From cppreference.com
< cpp‎ | numeric‎ | math
 
 
 
 
Defined in header <cmath>
(1)
float       floor ( float num );

double      floor ( double num );

long double floor ( long double num );
(until C++23)
constexpr /* floating-point-type */
            floor ( /* floating-point-type */ num );
(since C++23)
float       floorf( float num );
(2) (since C++11)
(constexpr since C++23)
long double floorl( long double num );
(3) (since C++11)
(constexpr since C++23)
Additional overloads (since C++11)
Defined in header <cmath>
template< class Integer >
double      floor ( Integer num );
(A) (constexpr since C++23)
1-3) Computes the largest integer value not greater than num. The library provides overloads of std::floor for all cv-unqualified floating-point types as the type of the parameter.(since C++23)
A) Additional overloads are provided for all integer types, which are treated as double.
(since C++11)

Contents

[edit] Parameters

num - floating-point or integer value

[edit] Return value

If no errors occur, the largest integer value not greater than num, that is ⌊num⌋, is returned.

Return value
math-floor.svg
num

[edit] Error handling

Errors are reported as specified in math_errhandling.

If the implementation supports IEEE floating-point arithmetic (IEC 60559),

  • The current rounding mode has no effect.
========
== WHAT NEEDS TO BE DONE ==
Please write out the stretch of the floor reference from "Additional overloads (since" through "the parameter.(since C++23)". Work only from the floor reference above.

== EXTRACTED MATERIAL ==
========
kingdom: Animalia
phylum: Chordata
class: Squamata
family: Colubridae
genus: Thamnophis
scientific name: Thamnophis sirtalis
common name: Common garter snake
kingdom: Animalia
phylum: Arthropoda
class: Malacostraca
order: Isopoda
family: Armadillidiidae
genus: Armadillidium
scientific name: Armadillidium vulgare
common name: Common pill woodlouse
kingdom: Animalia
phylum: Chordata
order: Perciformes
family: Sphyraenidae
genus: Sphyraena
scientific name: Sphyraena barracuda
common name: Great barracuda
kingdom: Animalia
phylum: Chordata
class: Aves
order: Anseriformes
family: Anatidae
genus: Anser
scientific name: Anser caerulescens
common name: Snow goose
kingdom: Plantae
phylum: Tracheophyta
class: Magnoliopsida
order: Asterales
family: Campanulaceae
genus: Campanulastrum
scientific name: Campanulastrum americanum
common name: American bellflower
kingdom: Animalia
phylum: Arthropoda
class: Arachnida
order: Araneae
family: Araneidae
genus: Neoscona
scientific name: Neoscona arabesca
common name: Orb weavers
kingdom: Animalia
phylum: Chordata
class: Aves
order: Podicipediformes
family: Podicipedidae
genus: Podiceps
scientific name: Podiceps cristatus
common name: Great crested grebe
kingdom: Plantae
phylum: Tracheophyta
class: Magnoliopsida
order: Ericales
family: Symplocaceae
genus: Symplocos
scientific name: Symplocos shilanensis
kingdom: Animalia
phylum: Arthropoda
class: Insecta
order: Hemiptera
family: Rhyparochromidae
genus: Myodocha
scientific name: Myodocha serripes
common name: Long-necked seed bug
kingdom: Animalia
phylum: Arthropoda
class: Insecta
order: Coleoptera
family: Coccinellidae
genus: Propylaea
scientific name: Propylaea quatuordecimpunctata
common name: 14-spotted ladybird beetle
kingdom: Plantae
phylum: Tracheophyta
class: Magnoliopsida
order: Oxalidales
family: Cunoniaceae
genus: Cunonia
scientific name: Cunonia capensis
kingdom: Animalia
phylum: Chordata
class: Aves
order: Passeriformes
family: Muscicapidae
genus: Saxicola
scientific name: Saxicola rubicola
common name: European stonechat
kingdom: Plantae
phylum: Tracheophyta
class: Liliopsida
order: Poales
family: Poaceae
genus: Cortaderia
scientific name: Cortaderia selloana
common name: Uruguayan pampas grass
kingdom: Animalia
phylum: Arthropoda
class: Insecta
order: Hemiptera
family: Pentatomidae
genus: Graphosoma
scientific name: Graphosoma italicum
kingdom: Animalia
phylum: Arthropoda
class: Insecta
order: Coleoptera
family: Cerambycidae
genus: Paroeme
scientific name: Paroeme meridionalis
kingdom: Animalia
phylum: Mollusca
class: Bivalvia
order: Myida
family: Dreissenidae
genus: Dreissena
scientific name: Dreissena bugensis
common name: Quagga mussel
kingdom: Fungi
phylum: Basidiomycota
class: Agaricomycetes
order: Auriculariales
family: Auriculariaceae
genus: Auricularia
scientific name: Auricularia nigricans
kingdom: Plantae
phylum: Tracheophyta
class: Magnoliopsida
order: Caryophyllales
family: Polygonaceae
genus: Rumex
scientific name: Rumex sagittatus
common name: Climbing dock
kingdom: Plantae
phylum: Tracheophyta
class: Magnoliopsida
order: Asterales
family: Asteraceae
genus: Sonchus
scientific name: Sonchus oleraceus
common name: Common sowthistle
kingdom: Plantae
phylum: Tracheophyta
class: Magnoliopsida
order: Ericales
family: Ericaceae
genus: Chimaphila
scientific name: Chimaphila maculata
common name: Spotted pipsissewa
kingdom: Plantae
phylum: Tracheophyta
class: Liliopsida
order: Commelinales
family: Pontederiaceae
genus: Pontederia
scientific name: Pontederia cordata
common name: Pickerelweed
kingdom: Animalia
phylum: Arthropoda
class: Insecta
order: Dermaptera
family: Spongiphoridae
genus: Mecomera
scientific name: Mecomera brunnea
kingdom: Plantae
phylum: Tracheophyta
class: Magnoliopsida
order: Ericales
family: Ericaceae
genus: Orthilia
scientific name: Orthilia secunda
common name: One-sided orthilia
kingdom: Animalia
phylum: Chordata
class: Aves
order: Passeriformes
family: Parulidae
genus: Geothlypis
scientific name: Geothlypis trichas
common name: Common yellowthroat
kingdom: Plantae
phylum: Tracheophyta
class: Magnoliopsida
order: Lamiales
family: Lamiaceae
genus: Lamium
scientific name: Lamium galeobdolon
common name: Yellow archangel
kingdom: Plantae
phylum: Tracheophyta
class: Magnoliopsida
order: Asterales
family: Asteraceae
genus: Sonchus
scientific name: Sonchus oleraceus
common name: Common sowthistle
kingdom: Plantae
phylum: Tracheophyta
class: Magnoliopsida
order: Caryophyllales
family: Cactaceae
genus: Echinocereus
========
== RESPONSE ==
Additional overloads (since C++11)
Defined in header <cmath>
template< class Integer >
double      floor ( Integer num );
(A) (constexpr since C++23)
1-3) Computes the largest integer value not greater than num. The library provides overloads of std::floor for all cv-unqualified floating-point types as the type of the parameter.(since C++23)